Book Review Roundup: Movie Flops, Reality TV And The Constitution

Movie Flops, Reality TV And The Constitution

"Before You Suffocate Your Own Fool Self" by Danielle Evans
The New York Times

Evans follows girls and young women who are intelligent, gutsy and black. (Her few male characters orbit closely around sisters, girlfriends and daughters.) Rather than limiting the collection's gaze, this perspective amplifies the universal pitfalls of coming of age in 21st-century America.

"MY YEAR OF FLOPS: The A.V. Club Presents One Man's Journey Deep Into the Heart of Cinematic Failure" by Nathan Rabin
The New York Times

"My Year of Flops" covers some 50 underappreciated pictures; every troubled orphan is assessed and deemed a Failure, a Fiasco or a Secret Success. Rabin scrutinizes stinker after stinker, from the 1956 Howard Hughes-produced anti-miscegenation screed "The Conqueror" (he refers to its central figure, played by John Wayne, as John Wayneghis Khan), to the dismal 2005 film version of "Rent" (which he describes, aptly, as starring "fake 20-somethings playing fake bohemians in a wholly inauthentic take on la vie bohème"), to Cameron Crowe's woebegone 2005 "Elizabethtown" (which confounded Rabin so much he wrote about it twice).

"EELS: An Exploration, From New Zealand to the Sargasso, of the World's Most Amazing and Mysterious Fish" byy James Prosek
The New York Times

And while to the Western eye eels lack the charisma we like to assign to glamorous marine megafauna like, say, striped bass (for which eels are often used as bait), their mysterious life cycle and tendency to turn up on the end of the line just about everywhere make them excellent game for an angling writer who is prepared to go deeper, so to speak.

"By Nightfall" by Michael Cunningham
The Los Angeles Times

Revolving around Peter and Rebecca Harris -- fortysomething aesthetes in Manhattan's SoHo, he an art dealer and she the editor of an independent art journal -- Michael Cunningham's "By Nightfall" wants to be a novel of ideas, an inquiry into the relationship between beauty and meaning, but it can't sustain the weight of its own self-consciousness.

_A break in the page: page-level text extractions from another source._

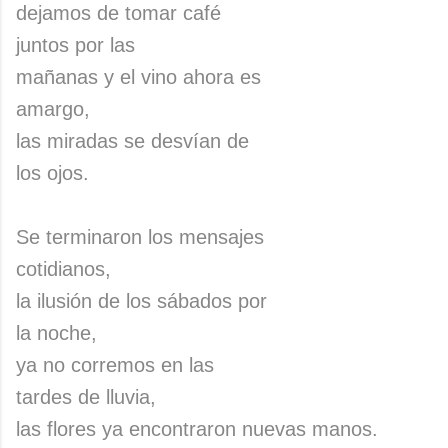
dejamos de tomar café
juntos por las
mañanas y el vino ahora es
amargo,
las miradas se desvían de
los ojos.
Se terminaron los mensajes
cotidianos,
la ilusión de los sábados por
la noche,
ya no corremos en las
tardes de lluvia,
las flores ya encontraron nuevas manos.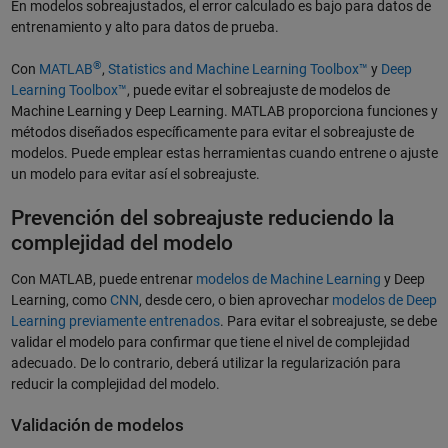
En modelos sobreajustados, el error calculado es bajo para datos de
entrenamiento y alto para datos de prueba.
®
Con
MATLAB
,
Statistics and Machine Learning Toolbox™
y
Deep
Learning Toolbox™
, puede evitar el sobreajuste de modelos de
Machine Learning y Deep Learning. MATLAB proporciona funciones y
métodos diseñados específicamente para evitar el sobreajuste de
modelos. Puede emplear estas herramientas cuando entrene o ajuste
un modelo para evitar así el sobreajuste.
Prevención del sobreajuste reduciendo la
complejidad del modelo
Con MATLAB, puede entrenar
modelos de Machine Learning
y Deep
Learning, como
CNN
, desde cero, o bien aprovechar
modelos de Deep
Learning previamente entrenados
. Para evitar el sobreajuste, se debe
validar el modelo para confirmar que tiene el nivel de complejidad
adecuado. De lo contrario, deberá utilizar la regularización para
reducir la complejidad del modelo.
Validación de modelos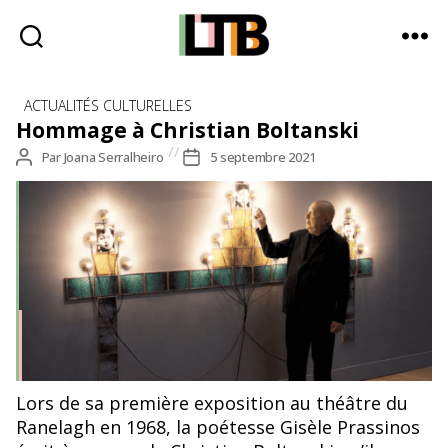
Le
Catégories
Tote
ACTUALITÉS CULTURELLES
Bag
Hommage à Christian Boltanski
-
Auteur
Par
Joana Serralheiro
Date
5 septembre 2021
Média
de
de
d'information
l’article
l’article
quotidienne
Boltanski Crédits : Franck Robichon - Maxppp
Lors de sa première exposition au théâtre du
Ranelagh en 1968, la poétesse Gisèle Prassinos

"The Little Prince: A Graphic Novel adapted from the book by Antoine de Saint-Exupéry" by Joann Sfar
The Los Angeles Times

In a new adaptation, graphic novelist Joann Sfar reinterprets this French classic with reverence and in saturated color. Gone are the art-naïf watercolors that Saint-Exupéry inked for the original, as is most of the text. Presented in neat, six-panel pages that preserve the most salient plot points, key phrases such as "draw me a sheep" are layered over drawings that illustrate the bond that forms between the two. At 110 pages, the graphic novel is longer than the original book, yet it is quicker to read because the prose is so condensed.

"L.A. Candy" by Lauren Conrad
Slate

If you've ever dreamed of the words "New York Times best-selling author" preceding your name, Conrad's literary achievements--that she landed a book deal at all--may make you want to tear off your fingernails. But the books themselves are entertaining looks at the pitfalls of Hollywood and the distortions of reality TV. While on The Hills Conrad seemed congenitally dull, her fictional voice is sharp and critical of everyone involved: her naive protagonist; the manipulative but not quite evil producers behind the show; and the hangers-on and industry that feed on low-level stars. The series should be required reading for anyone who answers reality-show casting calls in hopes of making it to the D-list.

"Ratification: The People Debate the Constitution" by Pauline Maier
The Wall Street Journal

The arrival of Pauline Maier's "Ratification," then, could not be more timely. It is the first comprehensive account of the debates in the 13 states over adoption of the Constitution. Others have written about specific aspects of the ratification struggle--about the arguments of one side or the other, or about the debate in a particular state--but remarkably, until now, no historian had written a full-length account of the politics, personalities, arguments, and outcomes between Sept. 17, 1787, when the Constitutional Convention completed its work, and May 29, 1790, when the last of the original states, Rhode Island, ratified the document.